Describe what the `evaluate` function is doing in the above cell in natural language.

#### Base Embeddings Model Results

In [40]:
evaluate_st(eval_dataset, "BAAI/bge-small-en", name='bge')

{'bge_cosine_accuracy@1': 0.5067114093959731,
 'bge_cosine_accuracy@3': 0.714765100671141,
 'bge_cosine_accuracy@5': 0.7818791946308725,
 'bge_cosine_accuracy@10': 0.8288590604026845,
 'bge_cosine_precision@1': 0.5067114093959731,
 'bge_cosine_precision@3': 0.23825503355704697,
 'bge_cosine_precision@5': 0.1563758389261745,
 'bge_cosine_precision@10': 0.08288590604026844,
 'bge_cosine_recall@1': 0.5067114093959731,
 'bge_cosine_recall@3': 0.714765100671141,
 'bge_cosine_recall@5': 0.7818791946308725,
 'bge_cosine_recall@10': 0.8288590604026845,
 'bge_cosine_ndcg@10': 0.6710313851865369,
 'bge_cosine_mrr@10': 0.619814637264302,
 'bge_cosine_map@100': 0.6279603491960256,
 'bge_dot_accuracy@1': 0.5067114093959731,
 'bge_dot_accuracy@3': 0.714765100671141,
 'bge_dot_accuracy@5': 0.7818791946308725,
 'bge_dot_accuracy@10': 0.8288590604026845,
 'bge_dot_precision@1': 0.5067114093959731,
 'bge_dot_precision@3': 0.23825503355704697,
 'bge_dot_precision@5': 0.1563758389261745,
 'bge_dot_precisi

#### Fine-tuned Results

In [41]:
evaluate_st(eval_dataset, "exp_finetune", name='finetuned')
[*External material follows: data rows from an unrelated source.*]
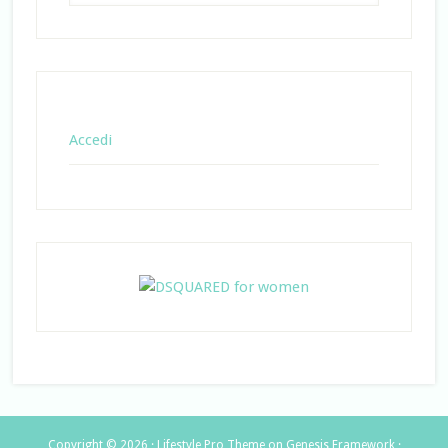
Accedi
Copyright © 2026 ·
Lifestyle Pro Theme
on
Genesis Framework
·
OSError: sentence-transformers/exp_finetune is not a local folder and is not a valid model identifier listed on 'https://huggingface.co/models'
If this is a private repository, make sure to pass a token having permission to this repo either by logging in with `huggingface-cli login` or by passing `token=<your_token>`

### Conclusion

Now we can compare the embeddings models to see which performed the best!

In [42]:
df_st_bge = pd.read_csv('/content/Information-Retrieval_evaluation_bge_results.csv')
df_st_finetuned = pd.read_csv('/content/Information-Retrieval_evaluation_finetuned_results.csv')

FileNotFoundError: [Errno 2] No such file or directory: '/content/Information-Retrieval_evaluation_finetuned_results.csv'

In [43]:
df_st_bge['model'] = 'bge'
df_st_finetuned['model'] = 'fine_tuned'
df_st_all = pd.concat([df_st_bge, df_st_finetuned])
df_st_all = df_st_all.set_index('model')
df_st_all

NameError: name 'df_st_finetuned' is not defined

##### 👪❓Discussion Question #2:

Discuss the results with your group!